If I want the model to be able to exactly reproduce a new image with the same order of entries(logits) of the original input image, rather than minimize the KL-divergence under the “bag-of-words” assumption. Do I need to manually construct an auxilary **mse reconstruction loss** to calculate which entry it reproduces right and which is wrong?

The `Semi-Supervised Variational Autoencoder`

, for example. I find from the example `ss_vae_M2.py`

that it minimize “elbo loss” between the `model`

and `guide`

, and an auxiliary “reconstruction loss” of label “y”. Do I need to construct a recon loss of xs?
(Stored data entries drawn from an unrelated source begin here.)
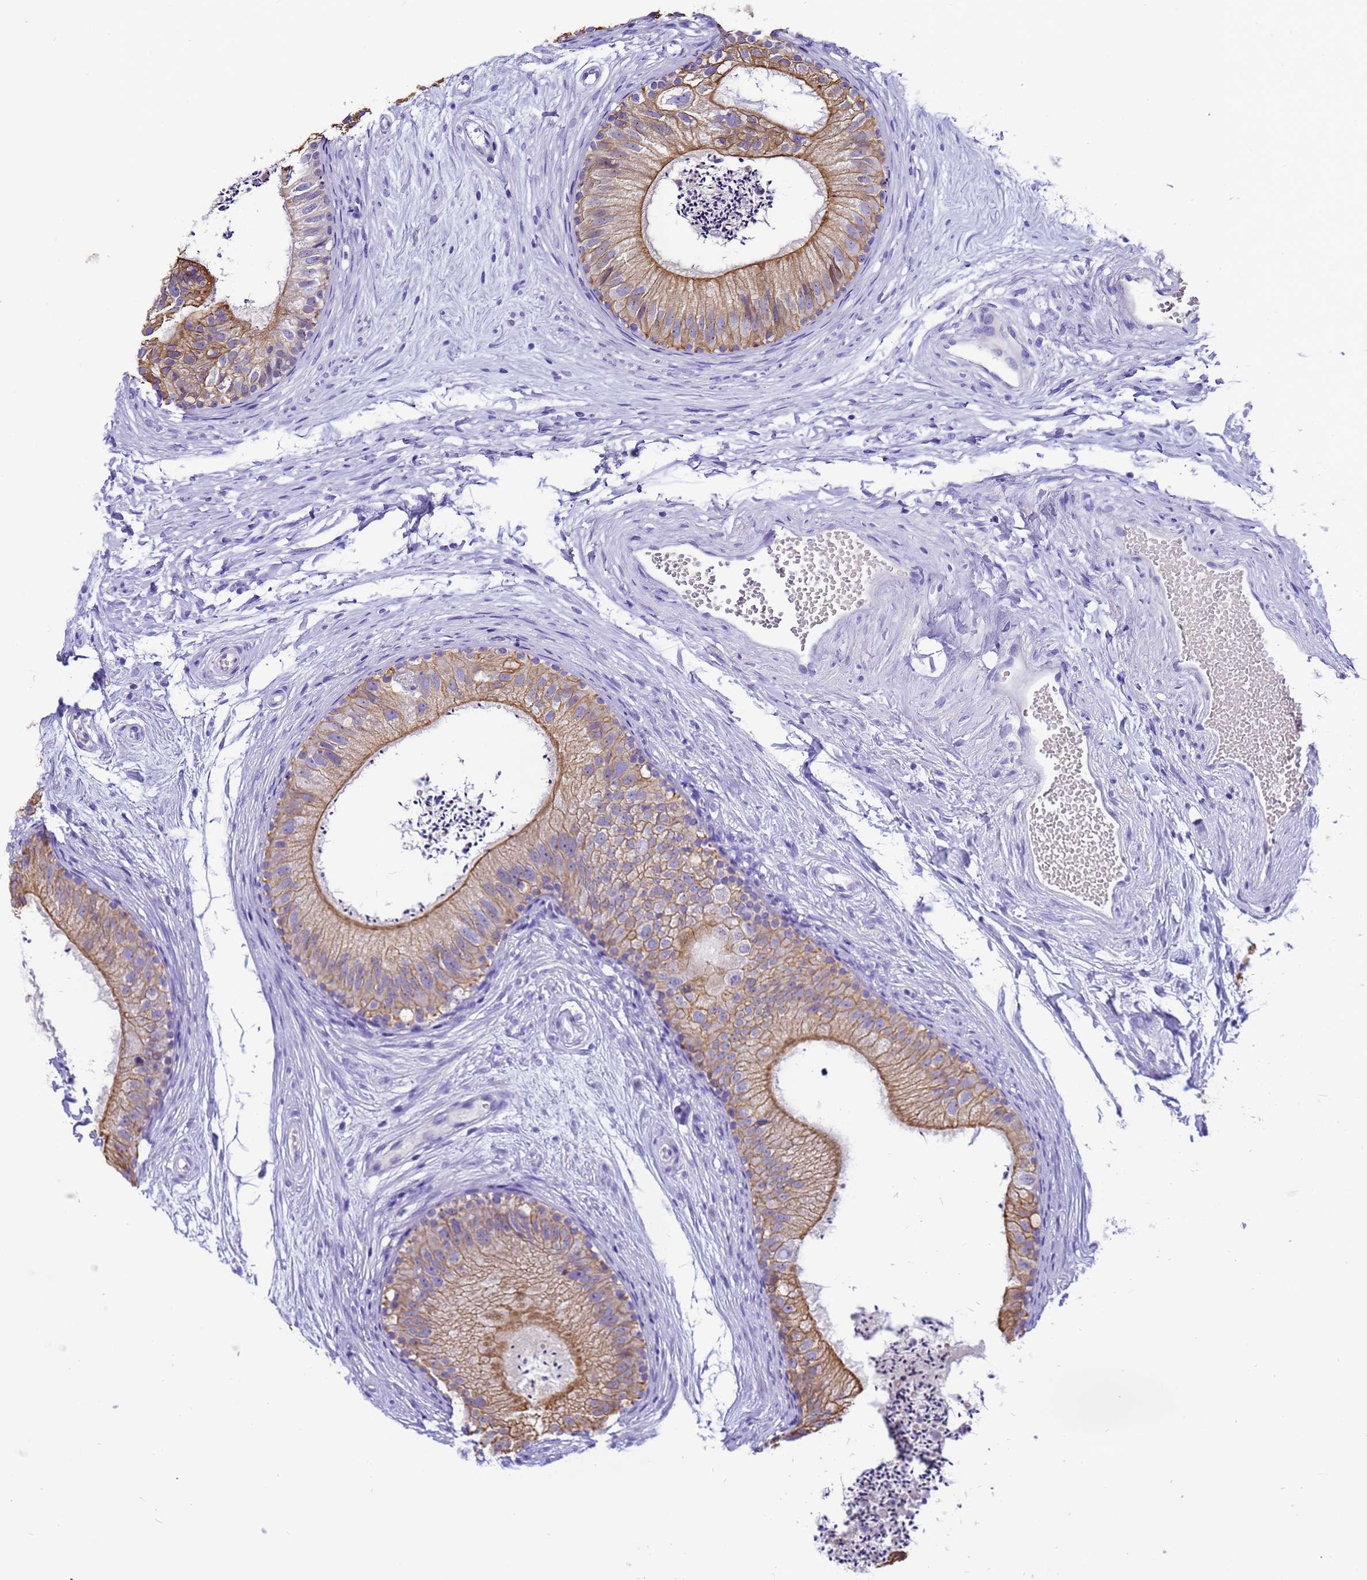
{"staining": {"intensity": "moderate", "quantity": ">75%", "location": "cytoplasmic/membranous"}, "tissue": "epididymis", "cell_type": "Glandular cells", "image_type": "normal", "snomed": [{"axis": "morphology", "description": "Normal tissue, NOS"}, {"axis": "topography", "description": "Epididymis"}], "caption": "IHC (DAB (3,3'-diaminobenzidine)) staining of benign epididymis demonstrates moderate cytoplasmic/membranous protein expression in about >75% of glandular cells.", "gene": "PIEZO2", "patient": {"sex": "male", "age": 56}}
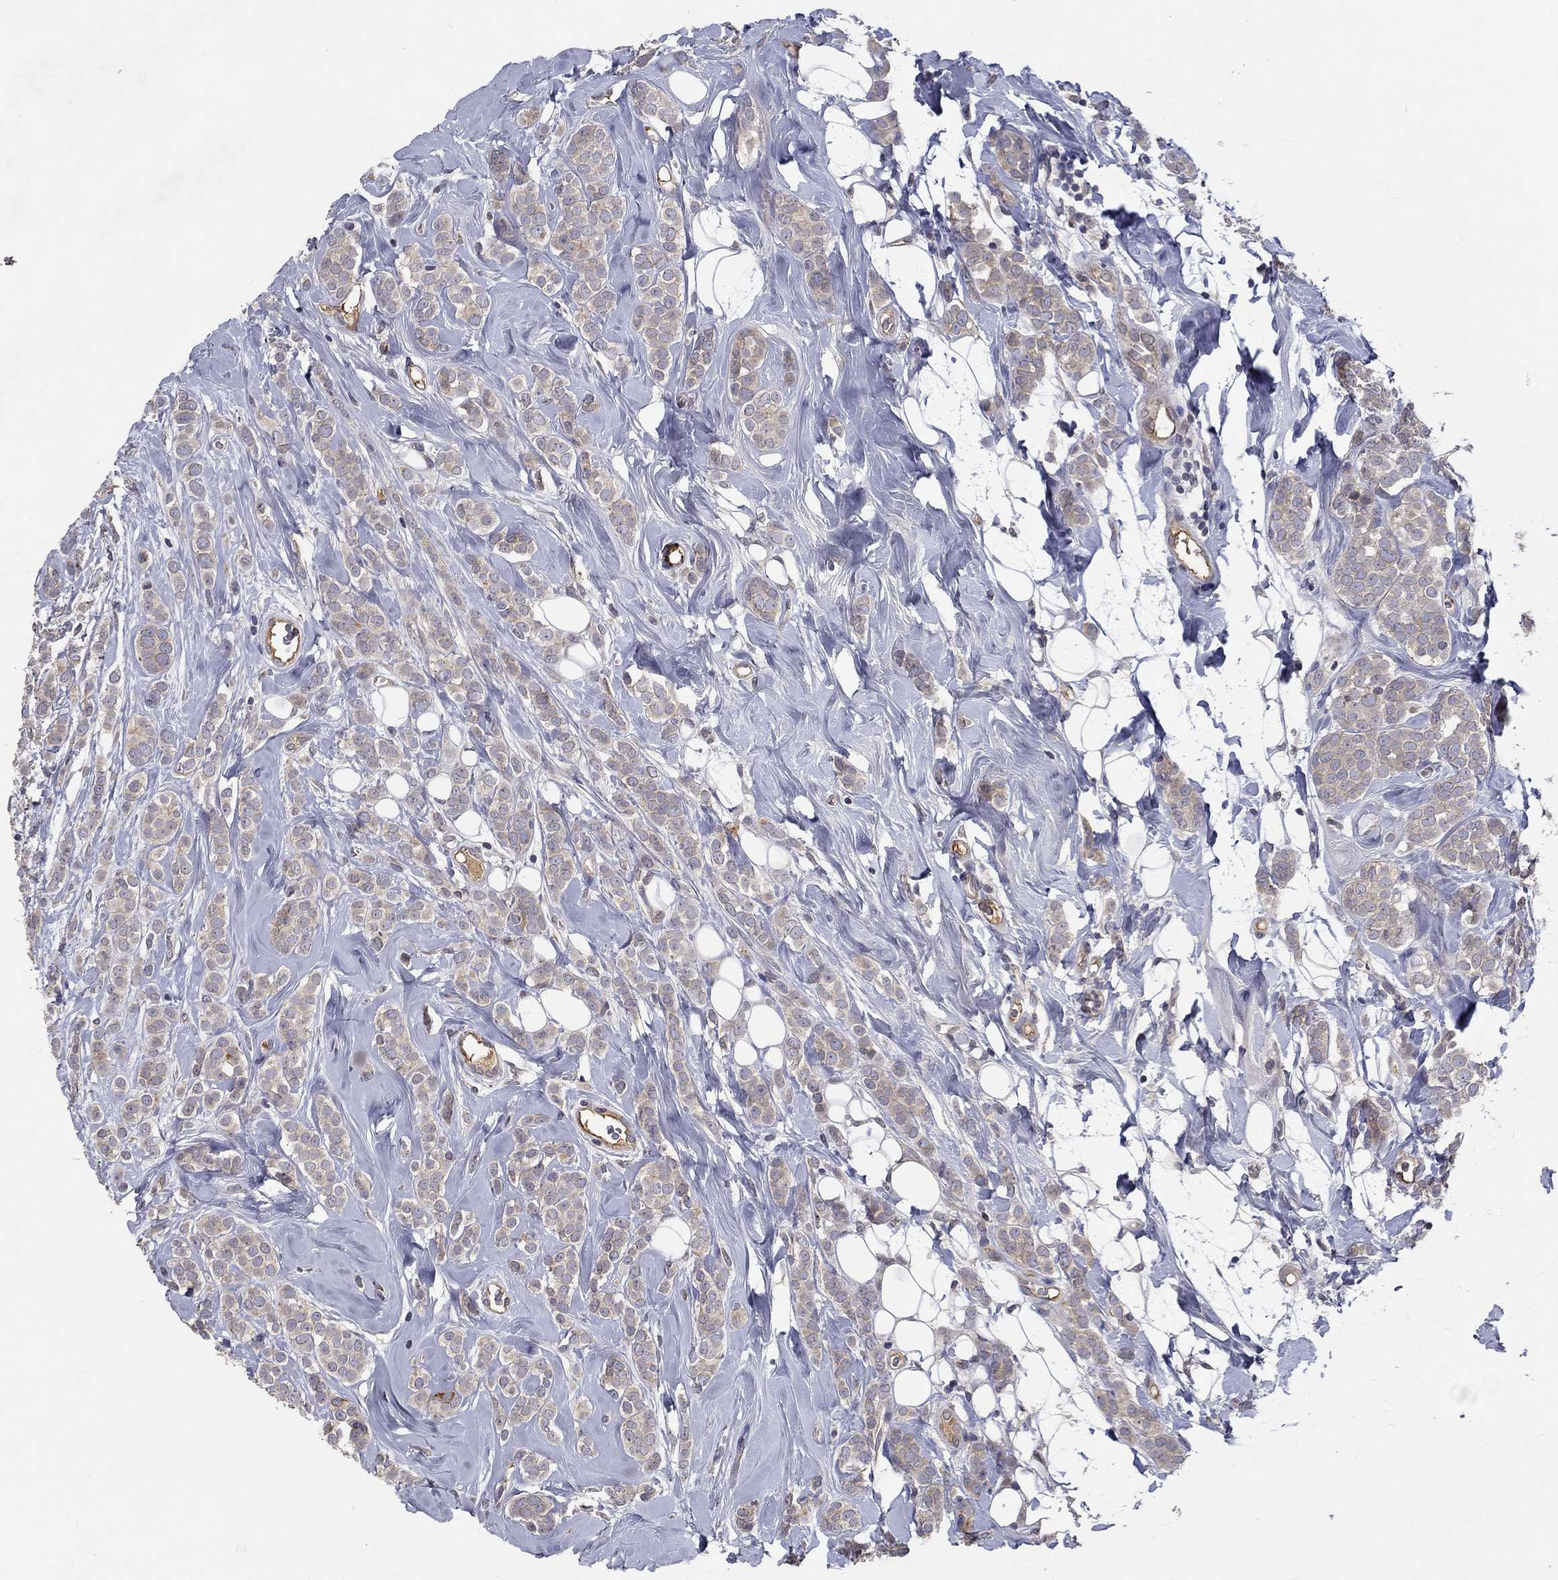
{"staining": {"intensity": "negative", "quantity": "none", "location": "none"}, "tissue": "breast cancer", "cell_type": "Tumor cells", "image_type": "cancer", "snomed": [{"axis": "morphology", "description": "Lobular carcinoma"}, {"axis": "topography", "description": "Breast"}], "caption": "Micrograph shows no protein staining in tumor cells of breast lobular carcinoma tissue. Brightfield microscopy of immunohistochemistry (IHC) stained with DAB (brown) and hematoxylin (blue), captured at high magnification.", "gene": "CETN3", "patient": {"sex": "female", "age": 49}}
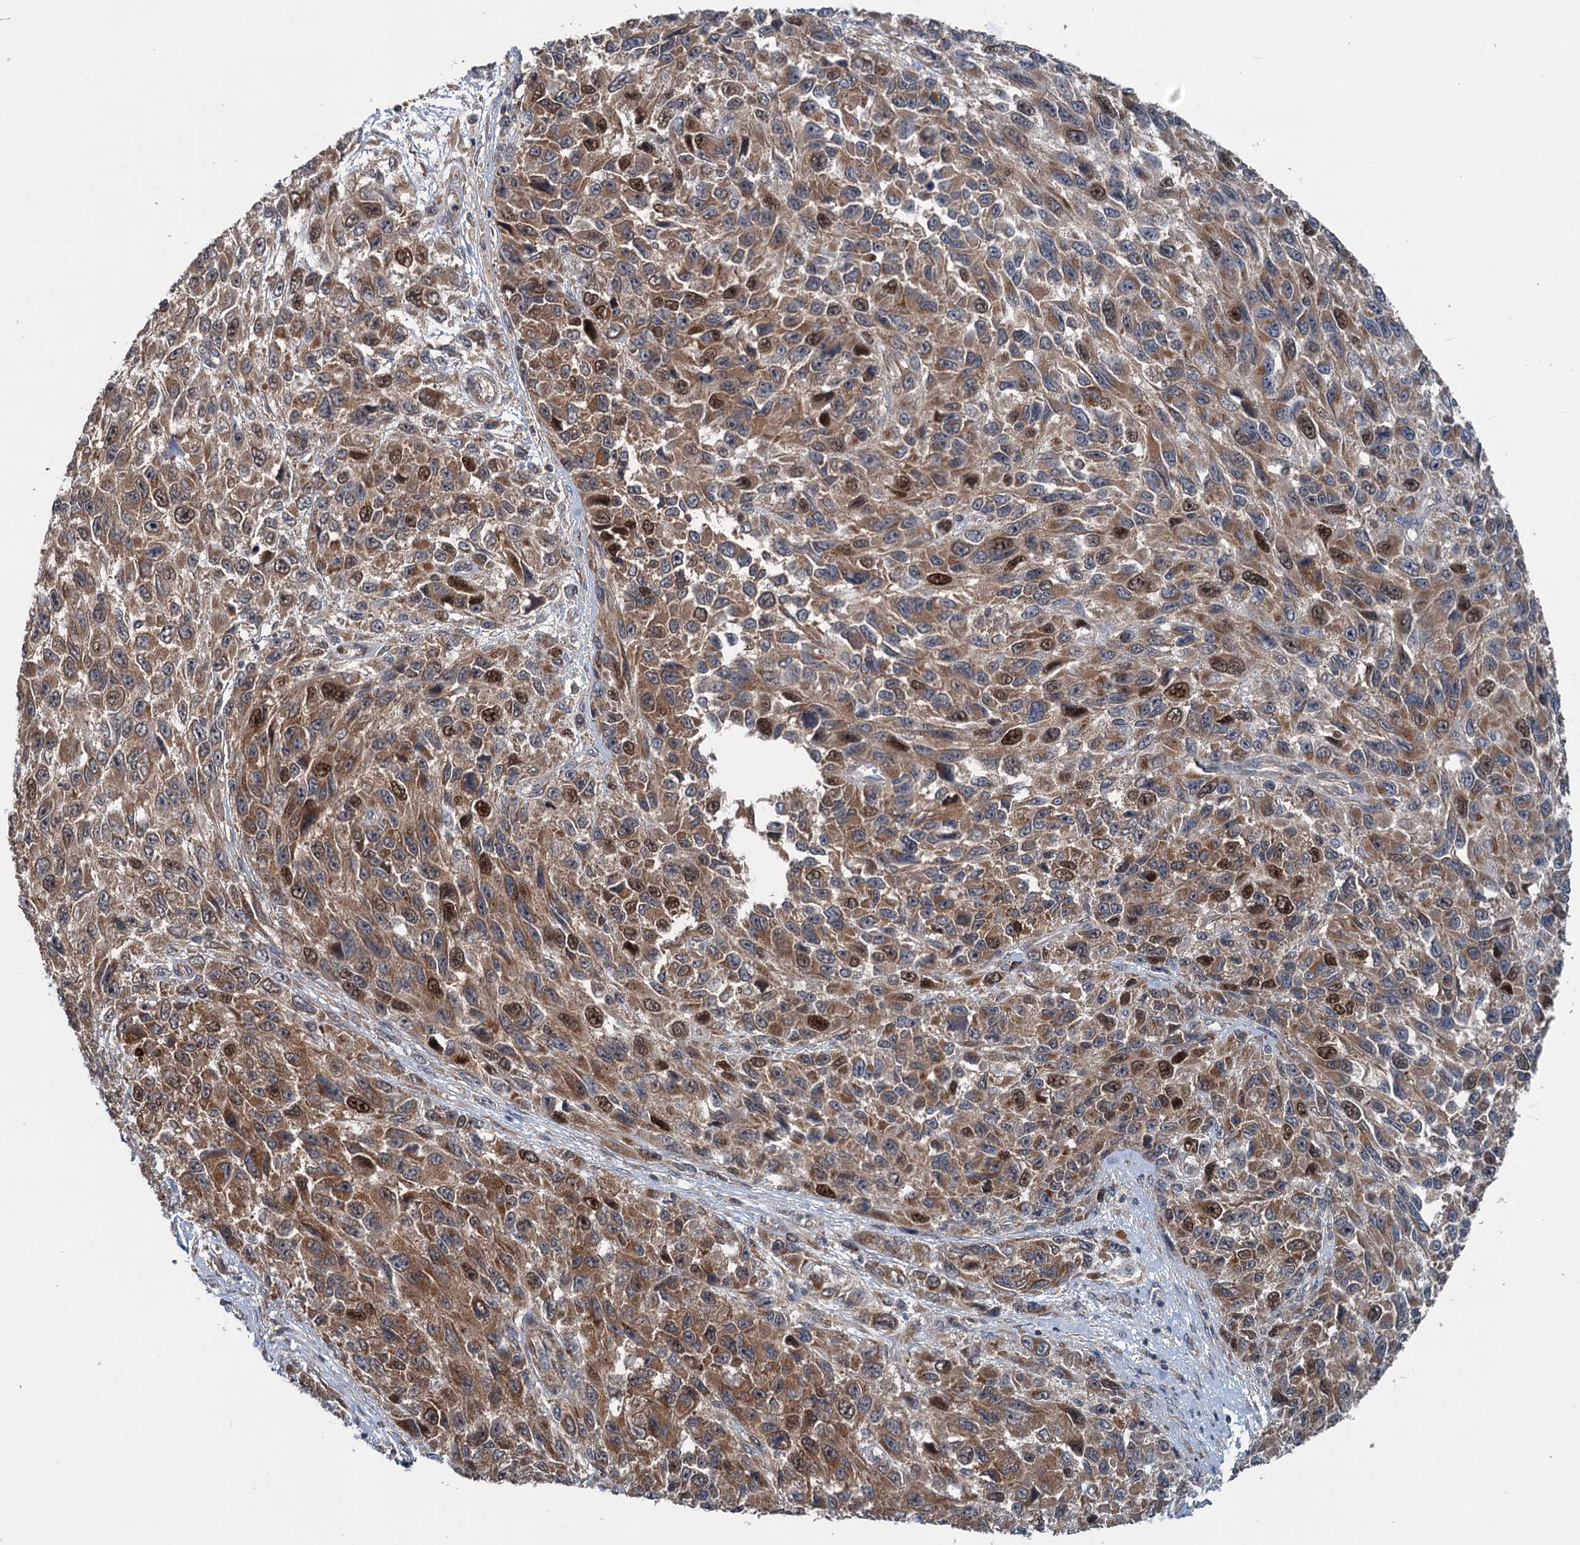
{"staining": {"intensity": "moderate", "quantity": ">75%", "location": "cytoplasmic/membranous,nuclear"}, "tissue": "melanoma", "cell_type": "Tumor cells", "image_type": "cancer", "snomed": [{"axis": "morphology", "description": "Normal tissue, NOS"}, {"axis": "morphology", "description": "Malignant melanoma, NOS"}, {"axis": "topography", "description": "Skin"}], "caption": "High-power microscopy captured an immunohistochemistry photomicrograph of melanoma, revealing moderate cytoplasmic/membranous and nuclear positivity in about >75% of tumor cells.", "gene": "TEDC1", "patient": {"sex": "female", "age": 96}}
I come up with that question is because I think the neural network of `decoder_x `

is able to do that thing, as the `num_instances`

is **ordered**:

```
x_loc = torch.reshape(loc, (-1, batch_size, num_instances, num_categories))
```

from the snippet talked about in topic: dist.Bernoulli recognize the right batch_size, but dist.Categorical won’t - Tutorials - Pyro Discussion Forum

```
loc = self.decoder_x.forward(thetas)
loc = torch.reshape(loc, (-1, batch_size, num_instances, num_categories))
xs_hat = pyro.sample("x", dist.Categorical(logits=loc, validate_args=False).to_event(1), obs=xs)
```

And I also don’t know how to set up the mse loss for x as the classify_model() in ss_vae, maybe write a same generate process of x in mse_model() with dummy mse_guide()?

These things just don’t like those in pytorch that are simple and intuitive, and I’m confused about some of the details.